My wonderful third-grade teacher, Miss Ruhl, in an attempt to encourage my interest, actually gifted me a garter snake and a glass tank to put him in. His name was George. He was adorable. But having that snake in my bedroom almost gave me a nervous breakdown. I wouldn’t touch him, I wouldn’t feed him. Occasionally he would wedge himself in the narrow space between the top of the tank and the screen covering it, and I literally would run screaming from the room, convinced he was about to get loose and come after me. This was a garter snake. He was maybe a foot long and no bigger around than a pencil. I straight-up thought he was going to kill me.

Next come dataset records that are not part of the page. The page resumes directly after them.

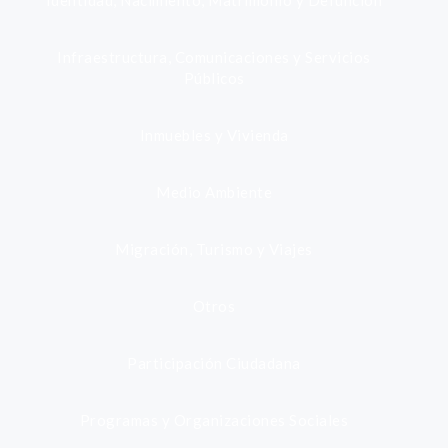
Identidad, Nacimiento, Matrimonio y Defunción
Infraestructura, Comunicaciones y Servicios
Públicos
Inmuebles y Vivienda
Medio Ambiente
Migración, Turismo y Viajes
Otros
Participación Ciudadana
Programas y Organizaciones Sociales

When I got a little older, I realized that one of my most common stress dreams (because of course I have a stable of them) involved being bitten by a non-venomous snake. The bite was always on my hand, which I would hold up to observe the tiny, U-shaped row of tooth marks (the hallmark of a harmless snake) on my skin. And then…nothing happened. Pretty boring dream, actually. But I figured out that my own subconscious was using snakes to symbolize problems that were far less worrisome than I made them out to be. Later still, my niece got a pet corn snake, who loved nothing better than to curl himself around a wrist and chill. That’s when my adult ego finally beat out my childhood fear; I wasn’t about to show a kid that I was afraid to hold a snake. So I let him slither onto my arm…and it was amazing. Now I would enjoy having a pet snake, but the only place we could keep one is in the cage with the guinea pig, and Precocious Daughter is against that idea, for some reason.

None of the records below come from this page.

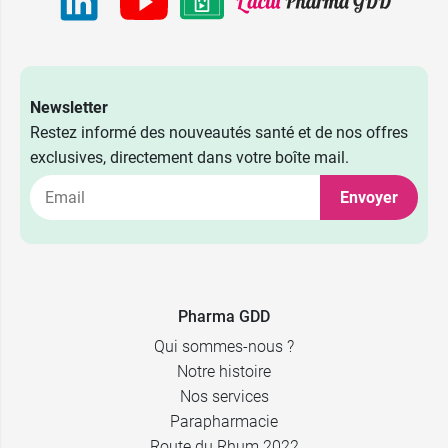
Newsletter
Restez informé des nouveautés santé et de nos offres
exclusives, directement dans votre boîte mail.
Envoyer
Pharma GDD
Qui sommes-nous ?
Notre histoire
Nos services
Parapharmacie
Route du Rhum 2022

Then there’s the telephone. For years, I was terrified of making phone calls to people I didn’t know or who weren’t expecting my call. I suppose it was because when I was a kid, my dad was a computer guy (back when computers were room-sized and used punch cards), and he was frequently on call in case something went wrong at work. And typically, when his work did call, his reaction was less than pleasant. He also hated getting phone calls from telemarketers, and his reaction to those was unpleasant, as well. At some point, I came to fear that every call I made would be answered by someone like my dad, who didn’t want to talk to me and wasn’t afraid to tell me so.
I’m not exactly sure how I overcame this one, other than simply becoming more confident and less intimidated by my dad as I got older (as if that were at all simple). I still don’t love making blind calls, but usually, I can swallow my discomfort and just do it already. Ironically, over the past year nearly every phone call I received has brought bad news – bad news about selling my house, bad news from my ex, bad news about my parents’ health – and so I’ve developed a new fear of answering the phone. I’m hoping this is short-lived. One day the Lottery Commission might call and tell me I’m a millionaire, and I don’t want to send it to voice mail just because I’m afraid to answer.
While I’m proud of overcoming these fears, I have plenty of emotional dragons yet to slay. I’m still afraid of heights, dark enclosed spaces, and those dreams where you try to run from a zombie but can only move in slow motion (you too, right?) I’m pretty sure I’ll never be free from fear. And that’s OK. As long as fears keep me on my toes without knocking me on my ass, they can be useful buggers.
Tell me what you fear. It’s OK, this is a judgment-free zone. No need to be afraid.